The Special RNAV Visual approach designed by Southwest was outlined in the jetport’s noise compatibility program approved by the Federal Aviation Administration 15 years ago, he said.
“It has just taken years to get the approaches built due to limits to the technology,” Bradbury said. “All of this predated the discussion from South Portland and that is why the FAA was willing to move on it.”
Overall, Peaks Island still has a smaller share of flights overhead than other parts of Greater Portland. In May, about 20 percent of flights arriving from the east crossed part of the island, compared with 39 percent that crossed South Portland, Bradbury said. In the same month, about 26 percent of easterly departures went over part of Peaks and 32 percent were flying out over Portland’s West End, he added.
Airplane noise is more pronounced and disruptive on a quiet island, Bradbury noted. Generally, Americans are more annoyed by airplane noise at lower levels now than they were 30 years ago, according to a recent FAA environmental study.
The nationwide lull in aircraft travel during the height of the pandemic and substantial increase in travel this summer could help explain a rise in complaints, Bradbury said.
“I respect and appreciate you are going from a quiet summer to a noisy summer and from a quiet period to a noisy period,” he said. “It is very easy to say, ‘It’s that darn RNAV that is causing this problem.’”

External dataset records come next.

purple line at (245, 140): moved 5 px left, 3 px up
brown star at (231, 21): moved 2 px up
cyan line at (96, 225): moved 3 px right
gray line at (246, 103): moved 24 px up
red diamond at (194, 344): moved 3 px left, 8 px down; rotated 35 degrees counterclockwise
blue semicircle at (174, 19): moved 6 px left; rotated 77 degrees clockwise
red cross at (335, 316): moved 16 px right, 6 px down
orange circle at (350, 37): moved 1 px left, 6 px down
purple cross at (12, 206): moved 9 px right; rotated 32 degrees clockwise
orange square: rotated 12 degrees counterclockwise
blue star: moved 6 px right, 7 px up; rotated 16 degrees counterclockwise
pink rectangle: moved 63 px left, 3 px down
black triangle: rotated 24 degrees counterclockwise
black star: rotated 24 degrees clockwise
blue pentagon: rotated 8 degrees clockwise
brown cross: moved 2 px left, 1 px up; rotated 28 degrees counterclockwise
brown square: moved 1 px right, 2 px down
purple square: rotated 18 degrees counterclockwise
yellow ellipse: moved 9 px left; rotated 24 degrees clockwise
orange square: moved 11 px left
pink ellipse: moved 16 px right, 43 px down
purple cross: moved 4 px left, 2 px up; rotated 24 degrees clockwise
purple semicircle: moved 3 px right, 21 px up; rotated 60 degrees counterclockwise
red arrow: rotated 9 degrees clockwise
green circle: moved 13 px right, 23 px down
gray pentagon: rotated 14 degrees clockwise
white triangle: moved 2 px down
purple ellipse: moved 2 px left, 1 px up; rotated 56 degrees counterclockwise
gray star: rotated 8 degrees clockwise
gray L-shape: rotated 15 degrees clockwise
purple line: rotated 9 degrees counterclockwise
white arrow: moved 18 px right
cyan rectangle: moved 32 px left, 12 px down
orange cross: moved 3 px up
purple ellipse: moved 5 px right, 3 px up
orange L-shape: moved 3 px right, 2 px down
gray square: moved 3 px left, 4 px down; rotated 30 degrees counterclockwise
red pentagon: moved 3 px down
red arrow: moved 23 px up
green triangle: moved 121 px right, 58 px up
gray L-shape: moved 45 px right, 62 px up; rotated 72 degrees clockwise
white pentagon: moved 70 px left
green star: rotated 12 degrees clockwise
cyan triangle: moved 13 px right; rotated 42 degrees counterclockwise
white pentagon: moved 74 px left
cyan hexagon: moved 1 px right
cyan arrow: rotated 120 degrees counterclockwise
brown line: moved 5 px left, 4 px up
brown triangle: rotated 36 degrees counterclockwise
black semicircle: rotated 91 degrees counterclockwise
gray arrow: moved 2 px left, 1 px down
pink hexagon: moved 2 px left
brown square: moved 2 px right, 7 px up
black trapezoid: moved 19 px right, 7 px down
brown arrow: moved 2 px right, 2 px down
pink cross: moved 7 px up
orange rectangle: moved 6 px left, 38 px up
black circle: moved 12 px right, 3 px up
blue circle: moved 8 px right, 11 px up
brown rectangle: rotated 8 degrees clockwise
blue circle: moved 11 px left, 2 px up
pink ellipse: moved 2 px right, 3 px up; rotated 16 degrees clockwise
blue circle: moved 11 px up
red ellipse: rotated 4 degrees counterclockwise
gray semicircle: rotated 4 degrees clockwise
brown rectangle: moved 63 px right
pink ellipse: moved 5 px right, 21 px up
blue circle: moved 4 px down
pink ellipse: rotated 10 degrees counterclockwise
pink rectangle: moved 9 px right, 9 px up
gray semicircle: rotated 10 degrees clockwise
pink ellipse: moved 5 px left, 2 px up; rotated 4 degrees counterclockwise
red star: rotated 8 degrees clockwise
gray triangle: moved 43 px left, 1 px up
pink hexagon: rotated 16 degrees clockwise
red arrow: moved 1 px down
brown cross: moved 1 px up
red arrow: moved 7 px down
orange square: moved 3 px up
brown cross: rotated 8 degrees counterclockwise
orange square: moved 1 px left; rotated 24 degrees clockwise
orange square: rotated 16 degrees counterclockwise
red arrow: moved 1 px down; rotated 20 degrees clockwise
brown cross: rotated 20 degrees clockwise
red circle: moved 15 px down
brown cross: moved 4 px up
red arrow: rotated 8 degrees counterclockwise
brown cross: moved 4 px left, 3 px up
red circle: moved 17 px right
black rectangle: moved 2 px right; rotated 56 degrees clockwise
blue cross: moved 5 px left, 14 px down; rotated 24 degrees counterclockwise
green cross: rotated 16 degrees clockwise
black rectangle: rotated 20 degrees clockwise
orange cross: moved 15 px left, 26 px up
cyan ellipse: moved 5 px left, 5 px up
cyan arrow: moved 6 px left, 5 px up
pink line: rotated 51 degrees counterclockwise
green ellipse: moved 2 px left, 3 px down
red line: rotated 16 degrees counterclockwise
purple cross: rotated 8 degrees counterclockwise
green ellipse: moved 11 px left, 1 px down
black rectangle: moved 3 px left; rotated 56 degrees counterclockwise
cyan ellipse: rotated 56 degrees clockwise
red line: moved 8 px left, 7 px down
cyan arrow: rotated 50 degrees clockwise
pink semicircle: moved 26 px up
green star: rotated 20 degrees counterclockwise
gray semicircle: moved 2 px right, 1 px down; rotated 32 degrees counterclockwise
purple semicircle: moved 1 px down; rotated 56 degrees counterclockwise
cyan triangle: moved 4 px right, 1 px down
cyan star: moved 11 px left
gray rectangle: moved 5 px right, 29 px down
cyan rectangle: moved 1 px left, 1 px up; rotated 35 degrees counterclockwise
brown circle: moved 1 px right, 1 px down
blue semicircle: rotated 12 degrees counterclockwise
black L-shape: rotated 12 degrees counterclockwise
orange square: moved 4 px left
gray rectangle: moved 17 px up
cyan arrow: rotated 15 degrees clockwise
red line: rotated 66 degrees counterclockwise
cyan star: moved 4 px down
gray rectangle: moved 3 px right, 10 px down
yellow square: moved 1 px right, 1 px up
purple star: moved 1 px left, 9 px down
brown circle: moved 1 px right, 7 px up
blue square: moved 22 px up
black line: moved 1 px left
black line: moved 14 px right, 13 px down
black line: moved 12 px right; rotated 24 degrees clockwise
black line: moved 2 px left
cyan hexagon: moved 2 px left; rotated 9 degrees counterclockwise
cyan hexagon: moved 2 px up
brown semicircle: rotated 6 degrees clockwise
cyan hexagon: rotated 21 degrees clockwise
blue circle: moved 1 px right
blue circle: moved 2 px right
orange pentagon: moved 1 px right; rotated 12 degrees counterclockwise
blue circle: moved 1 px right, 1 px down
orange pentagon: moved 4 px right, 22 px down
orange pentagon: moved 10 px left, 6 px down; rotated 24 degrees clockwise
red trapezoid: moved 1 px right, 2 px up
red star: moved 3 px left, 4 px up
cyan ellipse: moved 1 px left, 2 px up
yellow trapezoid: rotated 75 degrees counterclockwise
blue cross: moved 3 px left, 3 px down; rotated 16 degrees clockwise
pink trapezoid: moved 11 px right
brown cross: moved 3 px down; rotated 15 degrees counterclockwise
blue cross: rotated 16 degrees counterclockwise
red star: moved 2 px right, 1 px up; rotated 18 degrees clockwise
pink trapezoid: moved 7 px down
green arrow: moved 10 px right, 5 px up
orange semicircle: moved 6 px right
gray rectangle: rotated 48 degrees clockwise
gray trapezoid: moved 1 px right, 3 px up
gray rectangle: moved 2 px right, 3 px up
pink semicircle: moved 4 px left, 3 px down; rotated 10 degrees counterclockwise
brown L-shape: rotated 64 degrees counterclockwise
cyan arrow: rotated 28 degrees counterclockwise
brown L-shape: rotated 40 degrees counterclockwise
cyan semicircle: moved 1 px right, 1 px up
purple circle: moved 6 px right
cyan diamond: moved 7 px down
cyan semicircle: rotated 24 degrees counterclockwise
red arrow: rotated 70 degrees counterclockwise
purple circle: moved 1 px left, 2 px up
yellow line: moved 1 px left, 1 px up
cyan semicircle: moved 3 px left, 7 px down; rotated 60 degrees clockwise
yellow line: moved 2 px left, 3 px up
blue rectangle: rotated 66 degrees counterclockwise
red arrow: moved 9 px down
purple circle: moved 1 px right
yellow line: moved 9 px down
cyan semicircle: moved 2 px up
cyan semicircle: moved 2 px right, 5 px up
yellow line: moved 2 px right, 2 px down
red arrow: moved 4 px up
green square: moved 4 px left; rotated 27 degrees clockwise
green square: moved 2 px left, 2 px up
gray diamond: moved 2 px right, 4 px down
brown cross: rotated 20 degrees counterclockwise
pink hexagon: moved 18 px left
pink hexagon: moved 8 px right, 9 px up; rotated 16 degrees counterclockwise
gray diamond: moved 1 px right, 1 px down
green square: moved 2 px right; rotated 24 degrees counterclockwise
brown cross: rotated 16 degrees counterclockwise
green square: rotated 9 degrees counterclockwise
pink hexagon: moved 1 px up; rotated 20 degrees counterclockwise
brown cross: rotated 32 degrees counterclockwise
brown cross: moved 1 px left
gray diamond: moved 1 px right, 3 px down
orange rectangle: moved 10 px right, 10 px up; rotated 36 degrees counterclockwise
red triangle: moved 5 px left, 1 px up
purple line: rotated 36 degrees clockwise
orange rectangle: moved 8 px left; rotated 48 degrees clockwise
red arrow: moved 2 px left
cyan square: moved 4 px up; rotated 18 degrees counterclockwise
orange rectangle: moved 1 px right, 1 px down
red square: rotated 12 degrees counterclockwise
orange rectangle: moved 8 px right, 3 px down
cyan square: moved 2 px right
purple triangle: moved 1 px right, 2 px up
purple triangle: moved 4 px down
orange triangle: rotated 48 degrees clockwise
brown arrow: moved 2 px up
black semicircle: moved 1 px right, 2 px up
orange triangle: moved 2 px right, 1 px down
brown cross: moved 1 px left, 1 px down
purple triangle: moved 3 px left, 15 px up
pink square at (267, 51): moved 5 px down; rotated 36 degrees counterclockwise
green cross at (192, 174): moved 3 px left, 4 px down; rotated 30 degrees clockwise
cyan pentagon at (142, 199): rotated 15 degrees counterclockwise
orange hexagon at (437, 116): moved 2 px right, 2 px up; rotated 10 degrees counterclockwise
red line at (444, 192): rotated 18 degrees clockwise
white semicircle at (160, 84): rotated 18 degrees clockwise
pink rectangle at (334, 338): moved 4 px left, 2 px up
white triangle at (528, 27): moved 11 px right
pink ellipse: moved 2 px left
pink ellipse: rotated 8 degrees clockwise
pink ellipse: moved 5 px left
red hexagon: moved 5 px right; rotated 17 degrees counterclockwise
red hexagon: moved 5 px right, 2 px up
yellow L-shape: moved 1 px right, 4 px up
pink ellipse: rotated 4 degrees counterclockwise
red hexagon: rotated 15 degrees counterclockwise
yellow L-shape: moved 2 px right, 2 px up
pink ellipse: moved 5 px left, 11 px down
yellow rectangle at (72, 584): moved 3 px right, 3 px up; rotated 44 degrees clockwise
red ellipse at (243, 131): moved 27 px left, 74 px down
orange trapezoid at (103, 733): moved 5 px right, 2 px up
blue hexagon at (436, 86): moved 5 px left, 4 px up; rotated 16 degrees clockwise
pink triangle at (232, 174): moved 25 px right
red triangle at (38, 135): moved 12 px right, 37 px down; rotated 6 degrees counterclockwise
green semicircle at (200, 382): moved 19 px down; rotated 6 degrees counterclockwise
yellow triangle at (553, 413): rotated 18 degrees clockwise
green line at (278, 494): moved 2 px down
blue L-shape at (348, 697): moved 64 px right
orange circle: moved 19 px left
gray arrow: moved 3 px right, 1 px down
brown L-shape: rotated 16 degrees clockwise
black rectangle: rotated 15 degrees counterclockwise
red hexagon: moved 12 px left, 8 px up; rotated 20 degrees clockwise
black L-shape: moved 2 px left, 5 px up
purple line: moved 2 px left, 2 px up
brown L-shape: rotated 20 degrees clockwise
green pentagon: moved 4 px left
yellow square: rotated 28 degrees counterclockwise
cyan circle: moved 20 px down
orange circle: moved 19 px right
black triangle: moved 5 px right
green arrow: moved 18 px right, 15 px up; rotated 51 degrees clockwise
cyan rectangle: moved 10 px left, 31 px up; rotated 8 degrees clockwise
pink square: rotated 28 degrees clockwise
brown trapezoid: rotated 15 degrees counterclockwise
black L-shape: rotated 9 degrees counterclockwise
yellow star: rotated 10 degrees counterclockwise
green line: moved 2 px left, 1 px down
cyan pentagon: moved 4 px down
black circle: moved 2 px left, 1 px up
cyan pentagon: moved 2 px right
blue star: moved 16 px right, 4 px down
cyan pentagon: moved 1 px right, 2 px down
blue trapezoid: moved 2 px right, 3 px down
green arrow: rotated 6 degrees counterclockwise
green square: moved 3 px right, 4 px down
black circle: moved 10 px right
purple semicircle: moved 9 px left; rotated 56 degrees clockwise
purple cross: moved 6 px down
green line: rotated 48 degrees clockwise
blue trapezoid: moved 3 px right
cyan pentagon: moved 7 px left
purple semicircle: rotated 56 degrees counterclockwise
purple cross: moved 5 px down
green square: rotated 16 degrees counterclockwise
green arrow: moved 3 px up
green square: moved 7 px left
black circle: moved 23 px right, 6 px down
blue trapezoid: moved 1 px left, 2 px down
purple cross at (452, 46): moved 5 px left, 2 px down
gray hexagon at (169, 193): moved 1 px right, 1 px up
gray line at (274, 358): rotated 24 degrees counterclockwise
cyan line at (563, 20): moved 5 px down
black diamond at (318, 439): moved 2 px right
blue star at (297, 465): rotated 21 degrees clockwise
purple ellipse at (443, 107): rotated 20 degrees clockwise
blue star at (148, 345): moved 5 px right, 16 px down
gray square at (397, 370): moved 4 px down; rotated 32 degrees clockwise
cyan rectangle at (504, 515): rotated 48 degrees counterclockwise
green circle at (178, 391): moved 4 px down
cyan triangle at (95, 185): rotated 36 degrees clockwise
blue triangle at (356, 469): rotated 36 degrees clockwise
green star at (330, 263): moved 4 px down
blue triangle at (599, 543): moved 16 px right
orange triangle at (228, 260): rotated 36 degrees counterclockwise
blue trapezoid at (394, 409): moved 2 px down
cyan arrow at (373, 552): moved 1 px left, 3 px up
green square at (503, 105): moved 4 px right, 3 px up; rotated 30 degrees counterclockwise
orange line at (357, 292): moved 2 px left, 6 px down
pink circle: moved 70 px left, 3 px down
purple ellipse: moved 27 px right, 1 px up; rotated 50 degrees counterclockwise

For Vicki Flanagan, a full-time Peaks Island resident since 2010, the current noise levels are frustrating, but she’s concerned for the future. As navigation technology improves, Flanagan worries the route Southwest uses could become the preference for every flight, regardless of its impact on the island.
“That’s the problem: It starts out as a few planes but it could technically be 80 planes a day,” she said. “They are huge aircraft flying out of their way to fly over us – there is no redeeming value at all.”